R1530 is the multikinase inhibitor with potential antiangiogenesis and antineoplastic activities. R1530 is also a mitosis-angiogenesis inhibitor (MAI) that inhibits multiple receptor tyrosine kinases involved in angiogenesis, such as vascular endothelial growth factor receptor (VEGFR)-1, -2, -3, platelet-derived growth factor receptor (PDGFR) beta, FMS-like tyrosine kinase (Flt)-3, and fibroblast growth factor receptor (FGFR) -1, -2. In addition, this agent exhibits anti-proliferative activity by initiating mitotic arrest and inducing apoptosis. In the presence of R1530, polyploid cancer cells underwent apoptosis or became senescent which translated into potent in vitro and in vivo efficacy. Normal proliferating cells were resistant to R1530-induced polyploidy thus supporting the rationale for cancer therapy by induced polyploidy. Mitotic checkpoint kinase BubR1 was found downregulated during R1530-induced exit from mitosis, a likely consequence of PLK4 inhibition. R1530 strongly inhibited human tumor cell proliferation and growth factor-driven proliferation of endothelial and fibroblast cells. Significant tumor growth inhibition was demonstrated in a lung cancer xenograft model with a range of once daily, weekly and twice-weekly doses of R1530. Daily doses were most effective in the lung cancer model and also had significant growth inhibitory effects in models of colorectal, prostate, and breast tumors. Tumor regression occurred in all models treated with the maximum tolerated daily dose. The doses of 25 and 50 mg/kg QD resulted in biologically significant increased survival in all tested models. After oral administration in nude mice, R1530 showed good tissue penetration. R1530 had been in phase I clinical trials by Hoffmann-La Roche, Inc. for the treatment of advanced solid tumors. However, the clinical development of R1530 was discontinued.
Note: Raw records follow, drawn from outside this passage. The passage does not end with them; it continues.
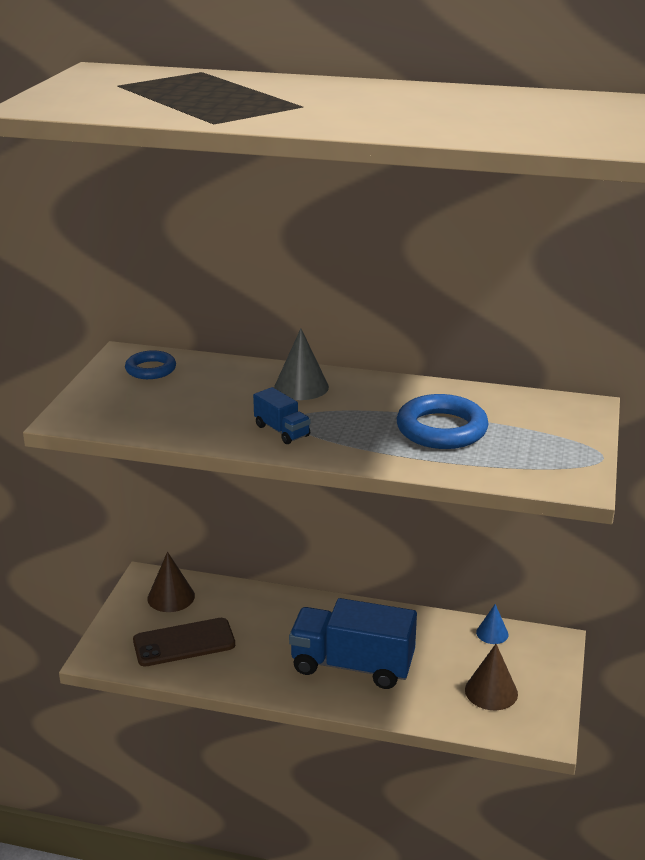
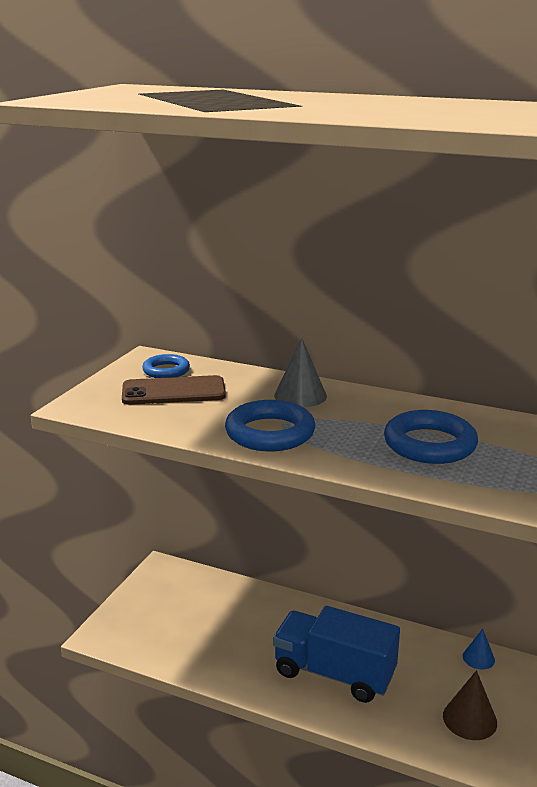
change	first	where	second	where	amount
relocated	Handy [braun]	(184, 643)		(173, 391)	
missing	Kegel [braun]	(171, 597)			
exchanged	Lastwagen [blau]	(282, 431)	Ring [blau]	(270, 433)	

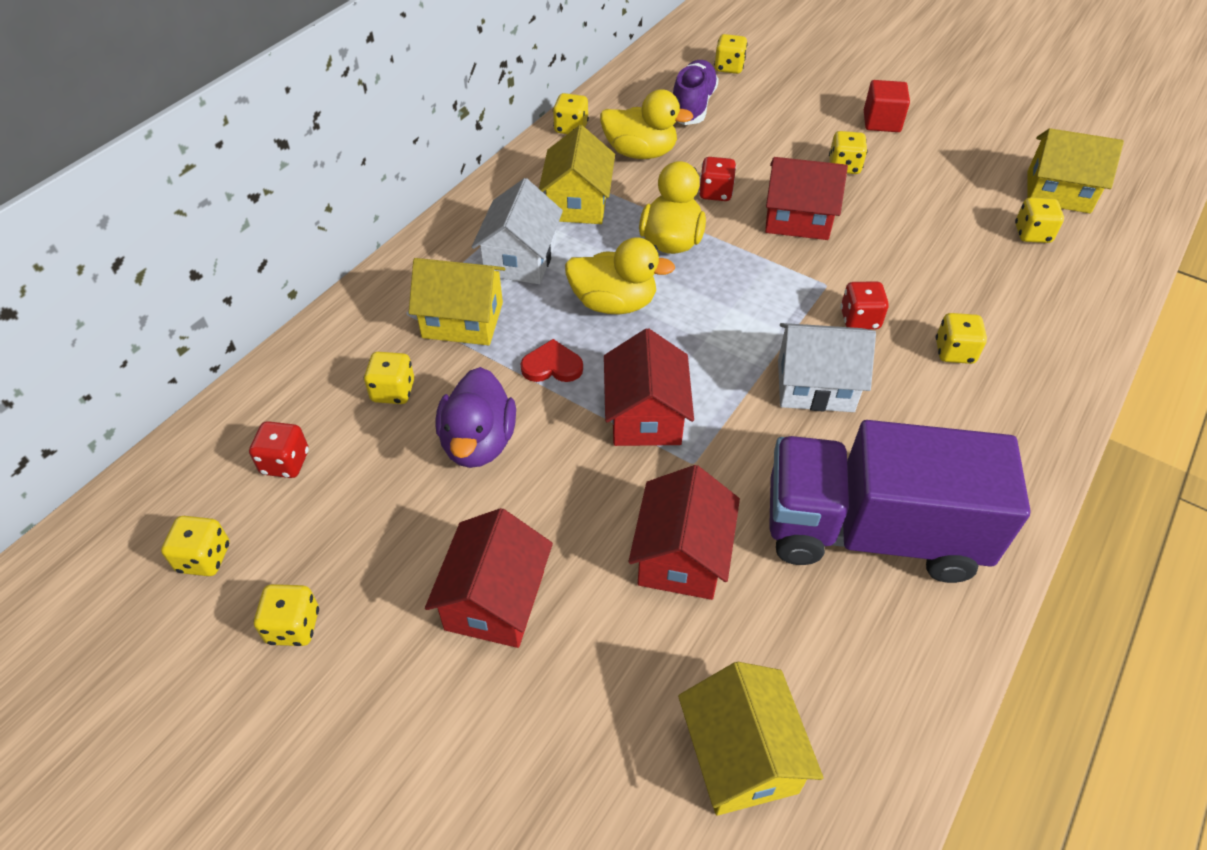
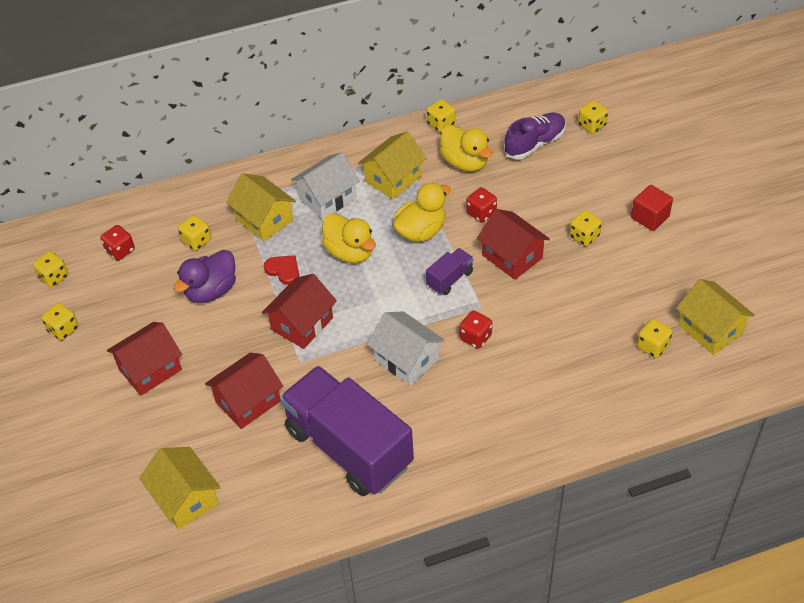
change	first	where	second	where	amount
spun	Haus [gelb]	(741, 755)		(185, 498)	60 degrees counterclockwise
missing	Spielwürfel [gelb]	(954, 352)			
appeared			Lastwagen [lila]	(450, 279)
BMS-794833 (N-(4-(2-Amino-3-chloropyridin-4-yloxy)-3-fluorophenyl)-5-(4- fluorophenyl)-4-oxo-l,4-dihydropyridine-3-carboxamide) is an inhibitor of Met, VEGFR2, Ron, Axl and Flt-3 kinases. BMS-794833 demonstrated dose-dependent tumor growth inhibition following oral administration in xenograft models. In cell culture, BMS-794833 inhibited the proliferation of human tumor cell lines containing constitutively activated Met receptor. BMS-794833 is an active moety of pro-drug BMS-817378. Bristol-Myers Squibb and Simcere Pharmaceutical Group are developing BMS-817378 for treatment of cancer.

AAL993 (ZK260253) is a potent and selective VEGF receptor kinase (VEGF-R) tyrosine kinase inhibitor (VEGFR2), which binds to an inactive conformation of the protein. In addition, AAL993 possesses dual functions, including suppression of HIF-1 alpha expression through ERK inhibition without affecting Akt phosphorylation.

AST-487 is an inhibitor of RET (IC50 = 0.88 uM), FLT3 (Ki = 0.52 uM), KDR (IC50 = 0.17 uM), c-Abl (IC50 = 0.02 uM), and c-Kit (IC50 = 0.5 uM). AST-487 has potent and selective antiproliferative effects 7 on primary AML patient cells and cell lines expressing FLT3-ITD or FLT3 kinase domain point mutants. AST-487, which selectively targets mutant FLT3 protein kinase activity, is also shown to override PKC412 resistance in vitro, and has significant antileukemic activity in an in vivo model of FLT3-ITD(+) leukemia. Finally, the combination of NVP-AST487 with standard chemotherapeutic agents leads to enhanced inhibition of proliferation of mutant FLT3-expressing cells. AST-487 displays high selectivity and potency toward FLT3 as a molecular target, and could potentially be used to override drug resistance in AML.